At first, I missed the sheen of a modern orchestra; soon, I was relieved not to have it. The singers seemed to carry better over the demure gut strings. Winds were more piercing — and had more innate personality. And since this was an era of opera where the theatrical narrative also was obliged to be part of a menu of music, there were moments where the piece takes a break from its own story and lets some of the orchestra members have their own jewel moments.
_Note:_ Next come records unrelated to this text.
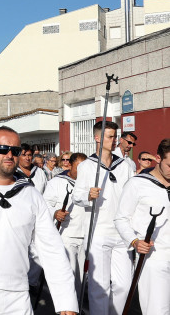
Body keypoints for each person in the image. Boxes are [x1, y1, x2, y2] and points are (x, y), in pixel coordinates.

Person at [0, 126, 78, 315]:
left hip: (18, 295)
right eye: (2, 149)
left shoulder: (32, 195)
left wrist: (66, 301)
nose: (9, 154)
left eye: (15, 151)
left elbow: (51, 249)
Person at [72, 121, 135, 315]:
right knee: (99, 288)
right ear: (97, 138)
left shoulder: (125, 165)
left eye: (116, 136)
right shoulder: (86, 166)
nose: (114, 140)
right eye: (110, 136)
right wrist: (87, 195)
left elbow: (133, 195)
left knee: (124, 284)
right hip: (98, 232)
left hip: (122, 232)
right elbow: (76, 196)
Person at [114, 138, 170, 315]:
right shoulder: (137, 184)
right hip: (154, 258)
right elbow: (121, 219)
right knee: (157, 311)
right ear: (158, 158)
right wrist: (134, 241)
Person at [43, 152, 88, 295]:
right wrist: (55, 213)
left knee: (82, 276)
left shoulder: (91, 183)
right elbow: (45, 205)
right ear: (70, 165)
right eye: (78, 168)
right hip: (67, 235)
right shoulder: (56, 182)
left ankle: (78, 304)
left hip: (86, 234)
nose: (81, 172)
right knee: (70, 273)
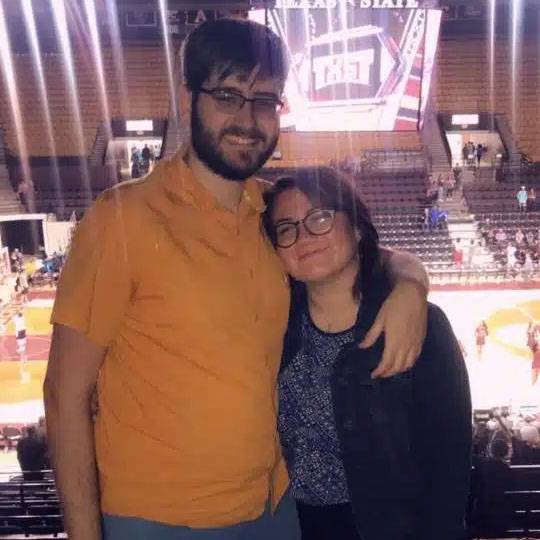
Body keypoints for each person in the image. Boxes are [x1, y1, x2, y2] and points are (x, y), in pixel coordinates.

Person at [44, 18, 429, 540]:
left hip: (274, 507)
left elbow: (363, 246)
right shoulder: (122, 221)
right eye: (228, 95)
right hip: (160, 520)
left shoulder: (271, 213)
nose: (248, 119)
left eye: (266, 100)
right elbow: (65, 396)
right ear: (188, 99)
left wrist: (413, 285)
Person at [262, 169, 472, 540]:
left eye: (321, 217)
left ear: (357, 228)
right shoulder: (274, 327)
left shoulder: (423, 325)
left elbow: (449, 467)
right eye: (286, 228)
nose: (304, 236)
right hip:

Of course, the natural horns dictate their own kind of phrasing. But I particularly loved the way the double-bass tremolos created almost an electric-current effect, heightening tension in any passage where that technique was used. Also interestingly, many recitatives were accompanied only by unaccompanied cello (no keyboard), a practice that was apparently common in many Italian opera houses up until World War I — again, another subtle barrier between the sense of the opera and its listeners was removed. Most important, the phrases consistently lilted. Even tragic moments had a kind buoyancy, and they weren’t less tragic because of it.
The score thus emerged as mostly top-drawer Rossini. The first step in appreciating that is accepting the music for its highly-formulaic self. Every trick in the book is there. You can hear cadences coming miles away. But this is a score where Rossini was always throwing little curve balls, often in the form of momentary pockets of music that you definitely do not expect. Maybe one or two arias didn’t need to be heard. But who cares, amid such an overall musical panorama?
I haven’t mentioned the singers — all technically and stylistically accomplished — because the plot demands the kind of ensemble performance where it’s hard to single out particular cast members.
So here they are in order of appearance: Hannah Ludwig as Pippo, Christopher Hochstuhl as the magpie (darting around the stage in a sort of mutant frock coat), Allison Gish as Lucia, Rob McGinness as Fabrizio, Alisa Jordheim as Nietta, Spencer Viator as Giannetto, Erik van Heyningen as Fernando, Hans Tashjian as Il Podestà, Samuel Ferreira as Giorgio, Jacob Wright as Antonio, Daniel Fridley as Il Pretore and Peter Warren as Ernesto.
The odd part is that this performance didn’t prompt me to seek out recordings of La Gazza Ladra. What Teatro Nuovo created was a visceral encounter with the opera that might not translate to CD or DVD. This piece was written to be experienced live, not examined under a microscope — though a certain type of microscopic consideration was no doubt necessary for Crutchfield to arrive at this performance.
Carlo says
Glimmerglass Opera did a fully staged performances of La Gazza Ladra 2-3 years ago with full orchestra. It opened my eyes (and ears) to a brilliant opera.
Ana Cervantes says
Brilliant and compelling review, about this performance in particular and, more broadly, about performance of opera of this epoch in general. ¡BRAVO!